The staff identified two possible sources of funding: the Iowa 4-H Foundation's competitive program expansion grant and the Iowa Criminal and Juvenile Justice Planning Agency's competitive grant program for juvenile delinquency prevention. Formats for writing differed somewhat, but both applications required the following components:

  1. Introduction-describes the applicant's qualifications and establishes credibility.

  2. Problem statement or needs assessment-documents the need to be met or problem to be solved by the proposed funding.

  3. Objectives-establishes the benefits of the funding in measurable terms.

  4. Methods-describes the activities to be employed to achieve the desired results; includes plans for evaluation.

  5. Future or other necessary funding-describes a plan for continuation beyond the grant period and/or the availability of other resources necessary to implement the grant.

  6. Budget-clearly identifies costs to be met by the funding source and those to be provided by the applicant or other parties.6

The Extension staff in southwest Iowa followed the grant application guidelines precisely and submitted two proposals.
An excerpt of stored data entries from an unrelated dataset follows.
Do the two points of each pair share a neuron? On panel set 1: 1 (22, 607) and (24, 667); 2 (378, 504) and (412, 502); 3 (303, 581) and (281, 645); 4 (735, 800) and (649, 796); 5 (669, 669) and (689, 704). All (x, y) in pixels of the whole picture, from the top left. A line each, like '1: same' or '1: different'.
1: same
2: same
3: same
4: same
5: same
Proposals were neat, free of typographical and grammatical errors, positive, and brief. The staff eliminated Extension jargon. Two individuals critiqued the writing and checked budget figures. Letters of support from cooperating agencies and current ordering information for equipment were attached. A cover letter written by the area Extension director accompanied the proposals.

Grant Management

Both sources of funding provided grants that allowed the Extension staff to complete the program development process. In preparing to receive the funds and to begin program implementation, the staff studied the guidelines and procedures required by the grantmaking agencies. One grant program required grantees to file quarterly progress reports on standardized forms. The staff scheduled these reports on the calendar and became familiar with the type of information needed to complete the reports.
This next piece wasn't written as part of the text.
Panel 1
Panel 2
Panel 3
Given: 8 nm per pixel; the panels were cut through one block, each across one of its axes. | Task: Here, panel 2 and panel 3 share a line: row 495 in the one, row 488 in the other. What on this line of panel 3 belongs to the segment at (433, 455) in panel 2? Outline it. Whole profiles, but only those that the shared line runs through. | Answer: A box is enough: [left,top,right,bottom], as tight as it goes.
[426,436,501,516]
The staff constructed a timeline for using project funds that coincided with the starting and completion dates for the grant programs. The staff documented expenditures and kept copies of itemized receipts for purchases made with grant monies. They collected program statistics, such as clientele reached and written evaluations completed by classroom teachers for use in final reports. Newspaper clippings published during program implementation were also collected. Finally, the staff prepared summary reports and the annual Extension report.
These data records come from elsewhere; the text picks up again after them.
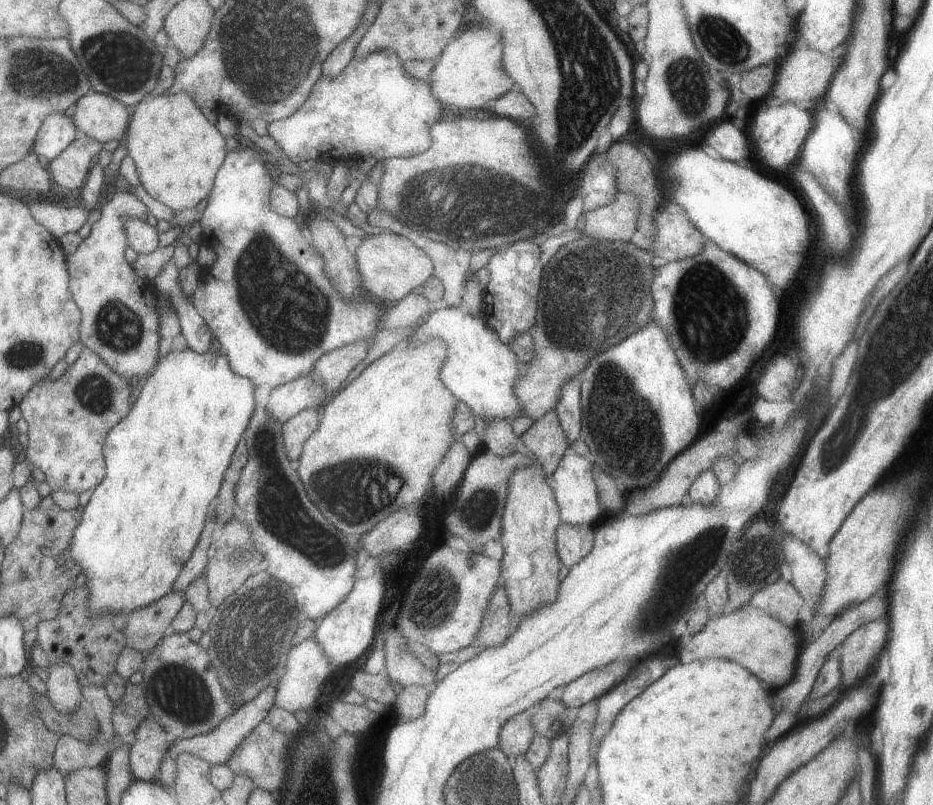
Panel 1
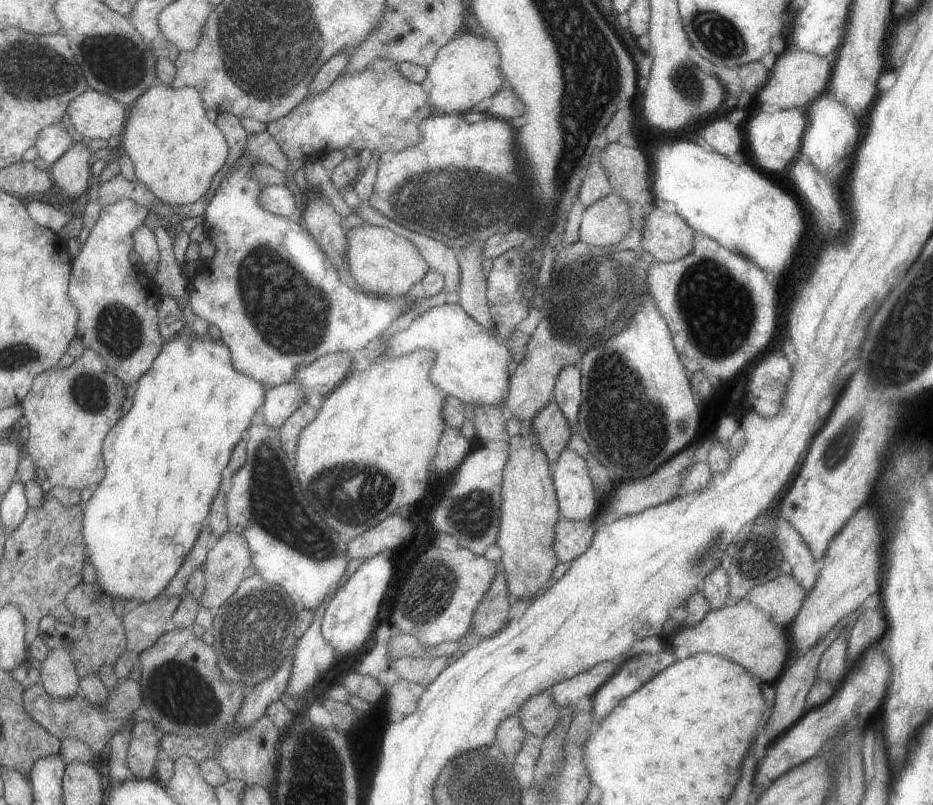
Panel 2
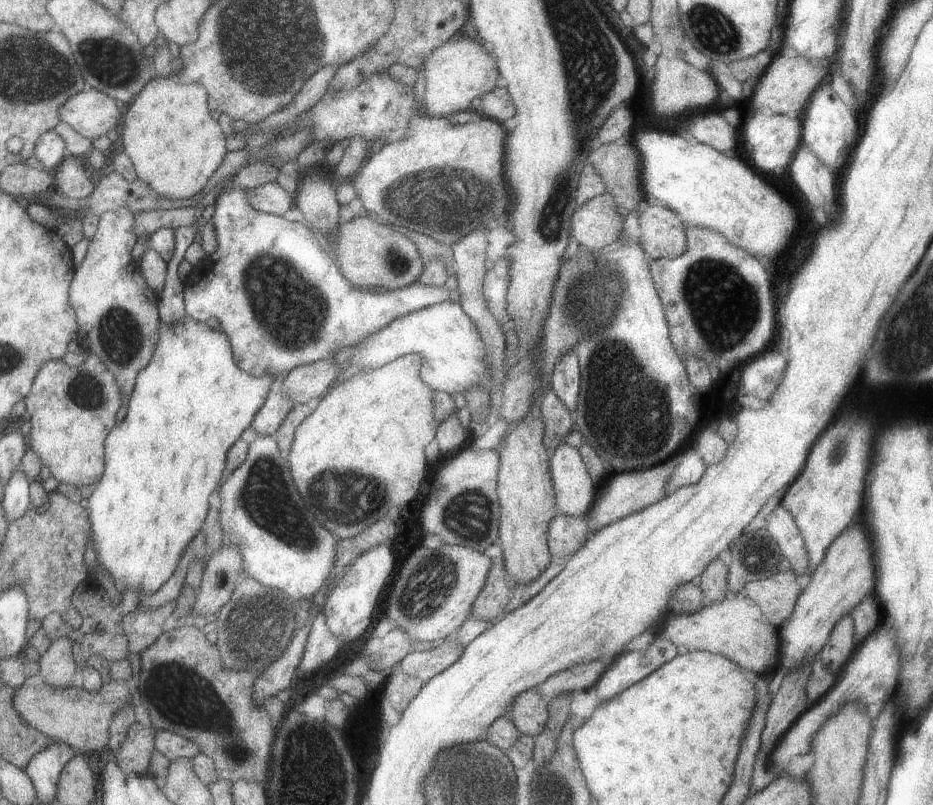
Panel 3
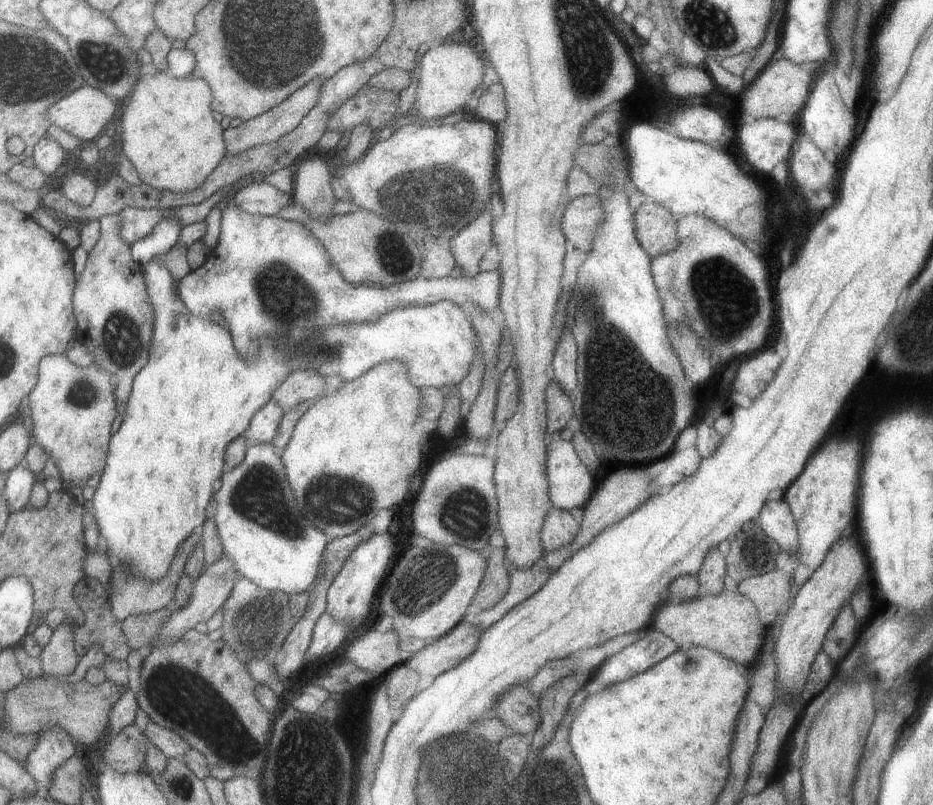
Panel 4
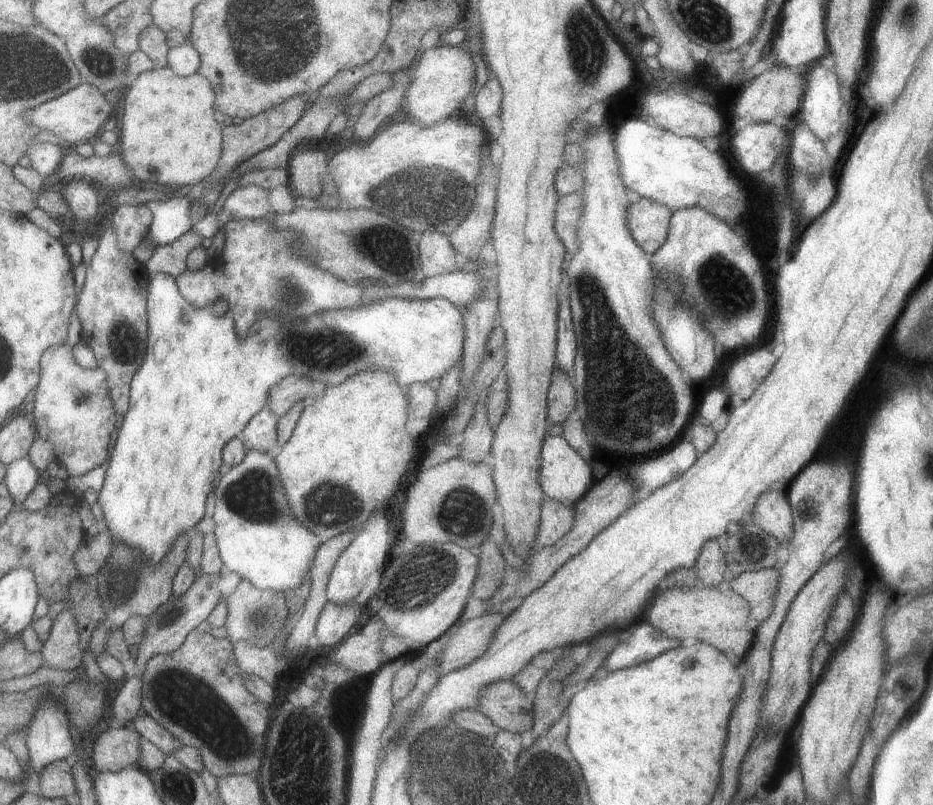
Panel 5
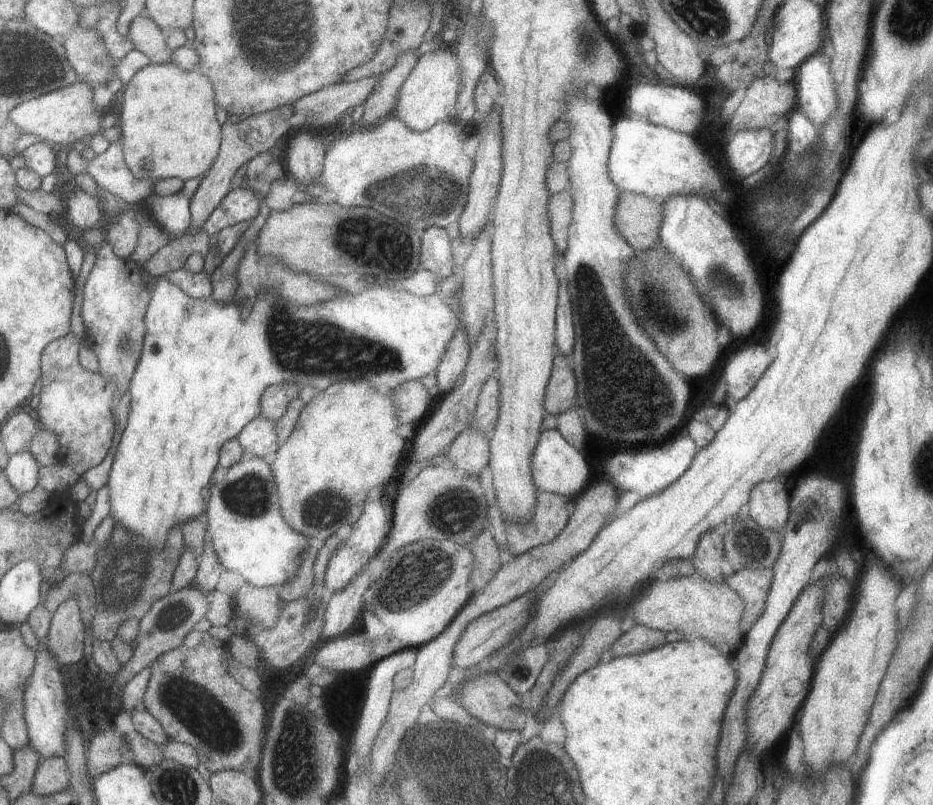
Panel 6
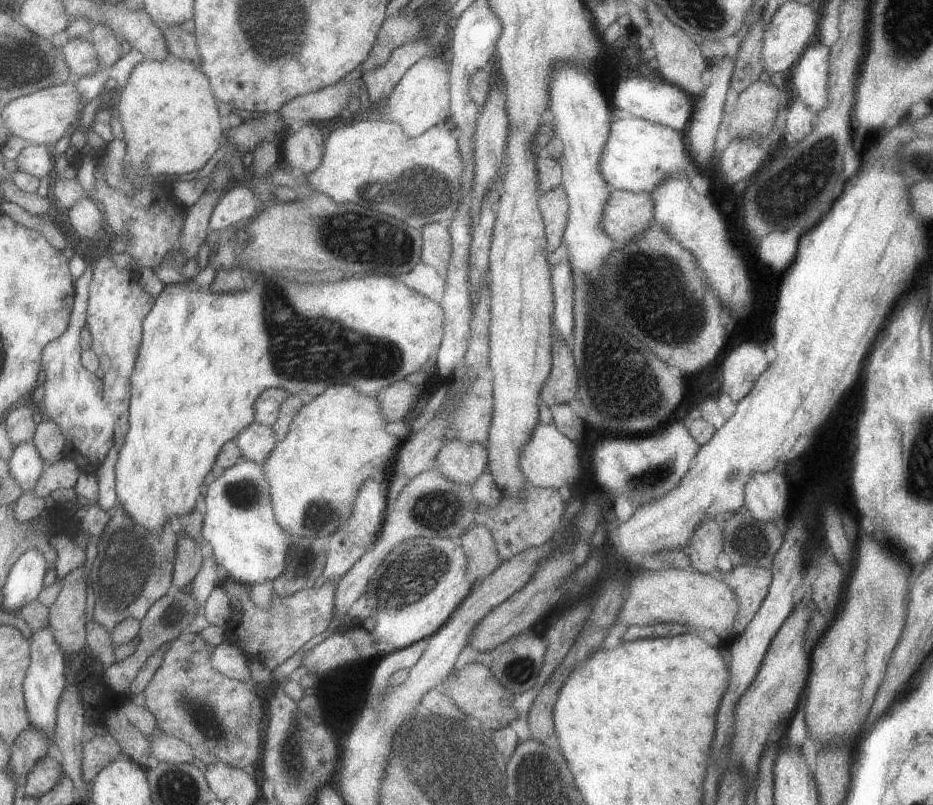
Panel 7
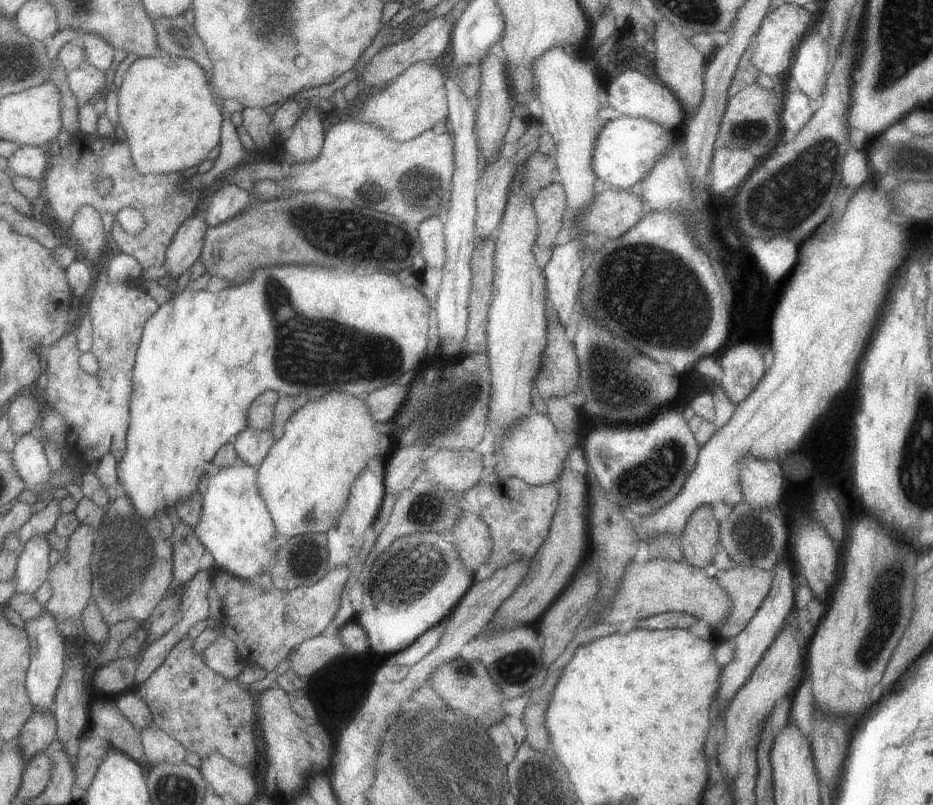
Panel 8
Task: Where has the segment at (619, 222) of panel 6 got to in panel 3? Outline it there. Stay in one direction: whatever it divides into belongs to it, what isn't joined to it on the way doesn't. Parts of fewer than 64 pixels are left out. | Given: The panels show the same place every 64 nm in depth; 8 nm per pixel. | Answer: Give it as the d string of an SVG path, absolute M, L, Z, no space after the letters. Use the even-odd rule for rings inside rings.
M647 206L637 216L641 236L639 246L649 256L649 260L669 260L677 258L687 248L687 236L683 222L663 206Z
The staff in southwest Iowa demonstrated how Extension personnel can deal positively with budget restraints of the 80's. They solved the problem by including grantsmanship in the program development process.

Sources of funding are available. The key to success is to develop "skills" of good grantsmanship: carefully documenting the problem and determining legitimate financial need, finding a grantmaking agency that has goals consistent with program goals, writing 'a proposal that clearly communicates and markets the program to a grantmaking agency, and effectively managing grant funds.


  1. Alvin Toffler, The Third Wave (New York: William Morrow and Company, Inc., 1980).
  2. David M. Jenkins, "Managing with Less," Journal of Extension, XXI (November/December, 1983), 28.
  3. Loren Renz, ed., The Foundation Directory, 9th ed. (New York: The Foundation Center, 1983).
  4. Federal Register, published daily Monday through Friday by the office of the Federal Register, National Archives and Records Service, General Services Administration, providing a uniform system for making available to the public regulations and legal notices issued by federal agencies.
  5. For example, the State of Iowa Office for Planning an Programming issued a request for proposals (RFP) for the Iowa Youth Corps/Volunteer Component program in late May, 1984, with applications due on June 29, 1984. The RFP, mailed directly to previous participants and youth organizations, was available to the public on request.
  6. Norton J. Kiritz, Program Planning and Proposal Writing (Los Angeles: The Grantsmanship Center, 1980), p. 1.